Several studies have suggested the promising results of unrelated CBT for adult patients.^1-6  In the report of Laughlin et al,¹  68 adult patients received CBT. Among the 68 patients, 19 had AML. In the report of the Eurocord group,²  108 adult patients received CBT. Among the 108 patients, 23 had AML. However, these 2 reports did not detail the preparative regimens and prophylaxis against GVHD and the results of transplantation for AML patients. Sanz et al³  reported the results of 22 adult patients who received CBT following a standardized preparative and GVHD regimen. Among the 22 patients, however, only 3 had AML. Recently, Barker et al⁵  reported the results of 43 adult patients who received CBT after reduced-intensity preparative regimens. Although among the 43 patients 18 had AML, all patients were not eligible for conventional conditioning regimens and some patients received 2 units of cord blood and the follow-up duration after CBT was short. Although 3 recent reports showed comparative data of unrelated CBT and unrelated bone marrow transplantation (BMT) in children^12,13  and adults,⁴  there have been no larger comparative studies of unrelated CBT and unrelated BMT in adult AML patients. At present, therefore, the role of unrelated cord blood as an alternative stem cell source is not well defined in adult AML patients eligible for conventional conditioning regimens.

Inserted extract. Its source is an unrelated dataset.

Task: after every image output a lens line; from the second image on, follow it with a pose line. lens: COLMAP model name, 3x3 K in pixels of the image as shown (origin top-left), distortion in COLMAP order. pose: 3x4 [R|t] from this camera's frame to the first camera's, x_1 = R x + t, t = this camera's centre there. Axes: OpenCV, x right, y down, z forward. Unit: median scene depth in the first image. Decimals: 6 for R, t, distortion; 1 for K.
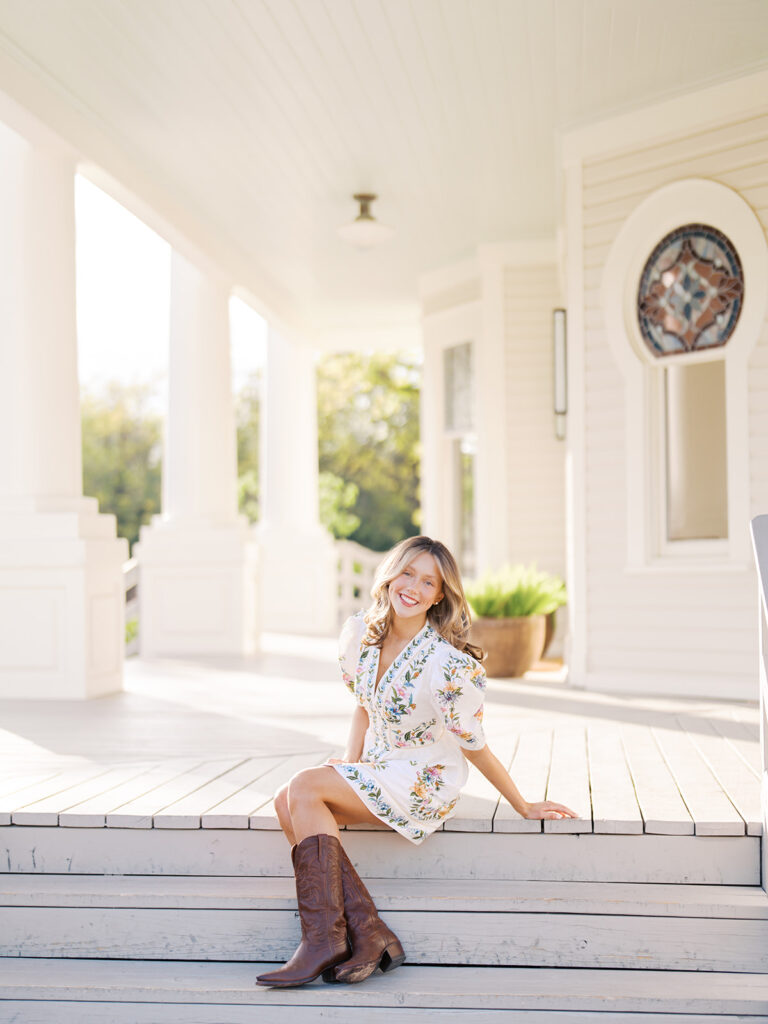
lens RADIAL K [[1654.2, 0, 399.4], [0, 1654.2, 513.9], [0, 0, 1]] dist [0.007792, 0.046260]
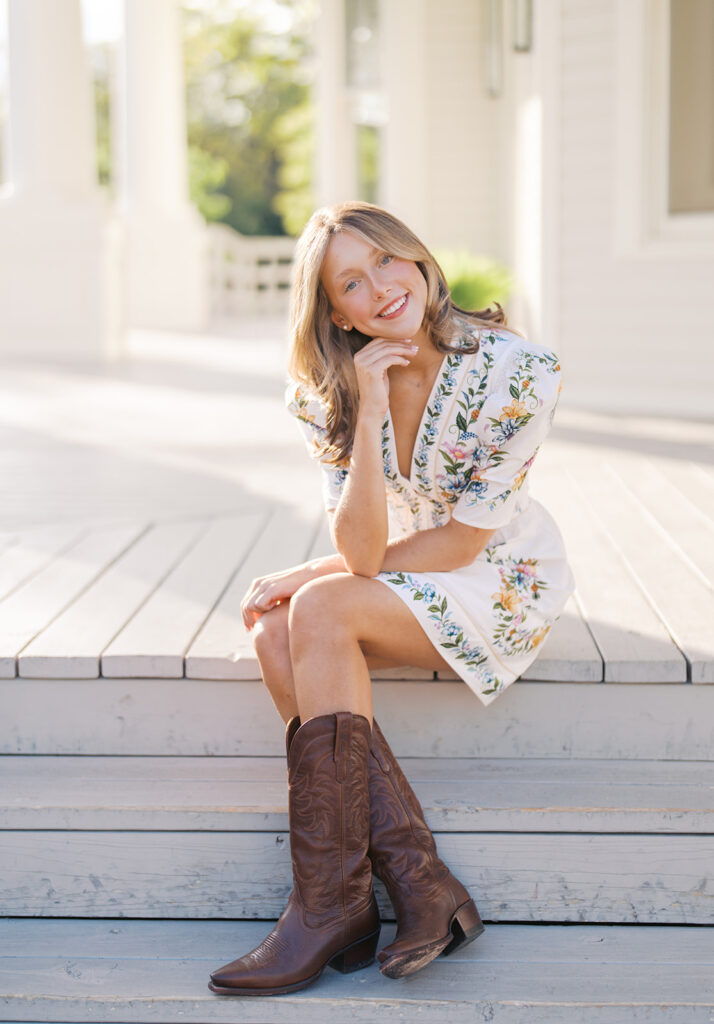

As well as our previous report,⁶  which included 11 patients with MDS-related secondary AML (sAML), the DFS rate of our 18 patients in this study was high (76.6% at 2 years). In addition, 29 total adult patients with AML (11 with sAML,⁶  18 with de novo AML in this study) received unrelated CBT in our hospital. Among the 29 patients, 22 are alive and free of disease at the time of writing. As previously described,⁶  relatively higher incidence of chronic GVHD and the use of G-CSF–combined preparative regimen, which was capable of reducing the posttransplantation relapse rate in refractory myeloid malignancies,¹⁴  may be associated with a high DFS rate in this study. Also, all patients who are alive and free of disease in our study received more than 2 × 10⁷ nucleated cells per weight, perhaps due to the smaller size of our patients. This may be one of the possible reasons for our favorable result.

These results suggest that adult AML patients without suitable related or unrelated bone marrow donors should be considered as candidates for CBT and provide the rationale for a larger clinical study of CBT.

The authors would like to thank the physicians and nurses who cared for patients in this study.